# Find function $F(x,y)$ given its total differential

If I have a differential $dF = 2xy e^{xy^2} dy + y^2e^{xy^2} dx$, what are the steps to find the original function? Is there a formula?

You must have $$\frac{\partial F}{\partial y} = 2xye^{xy^2} \\ \frac{\partial F}{\partial x} = y^2e^{xy^2}$$

From the first one you get that $$F(x,y) = e^{xy^2} + C(x)$$ and writing this result plus the second one: $$y^2e^{xy^2} + C'(x) = y^2e^{xy^2}\implies C(x) = C$$

hence $$F(x,y) = e^{xy^2} + C$$

Note that the total differential is for a function, $F$, of two variables is given by

$$dF=\partial_{x}Fdx+\partial_{y}Fdy$$

Now to find the function $F$, we need only to choose $\partial_{x}F$ or $\partial_{y}F$ and integrate appropriately.
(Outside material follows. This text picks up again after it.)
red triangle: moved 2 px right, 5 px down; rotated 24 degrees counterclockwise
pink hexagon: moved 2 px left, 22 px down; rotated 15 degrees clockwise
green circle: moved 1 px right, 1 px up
So

$$F=\int\partial_{x}Fdx=\int y^2e^{xy^2}dx=e^{xy^2}+g(y)$$

Note that we have a function of $y$ instead of a constant of integration since we integrated with respect to $x$.

To solve for $g$, we take the derivative of $F$ with respect to $y$ and compare to the form in the total differential.

So

$$\partial_{y}F=\frac{\partial}{\partial y}(e^{xy^2}+g(y))=2xye^{xy^2}+g'(y)=2xye^{xy^2}$$

Thus

$$g'(y)=0\Rightarrow g(y)=C$$.

Therefore

$$F(x,y)=e^{xy^2}+C$$

If $M\, dx + N\, dy$ is indeed a total differential $dF$, then you can calculate $F$ as:

$$F = \int M \,dx + \int \text{terms of N not containing x} \, dy$$ or $$F = \int N \,dy + \int \text{terms of M not containing y} \, dx$$

Here:

\begin{align} F & = \int 2xy e^{xy^2} \, dy + \int 0 \,dx\\ & = \int e^{xy^2} \, d(xy^2)\\ & = \boxed{e^{xy^2} + C} \end{align}

Note: You can check whether $M\,dx + N\, dy$ is a total differential $dF$, by checking whether $\dfrac{\partial M}{\partial y} = \dfrac{\partial N}{\partial x}$. This is because if $dF = M\,dx + N\, dy = \dfrac{\partial f}{\partial x}dx + \dfrac{\partial f}{\partial y}dy$, then $M = \dfrac{\partial f}{\partial x}$ and $N = \dfrac{\partial f}{\partial y}$, so $\dfrac{\partial M}{\partial y} = \dfrac{\partial^2 f}{\partial y \partial x} = \dfrac{\partial^2 f}{\partial x \partial y} = \dfrac{\partial N}{\partial x}$.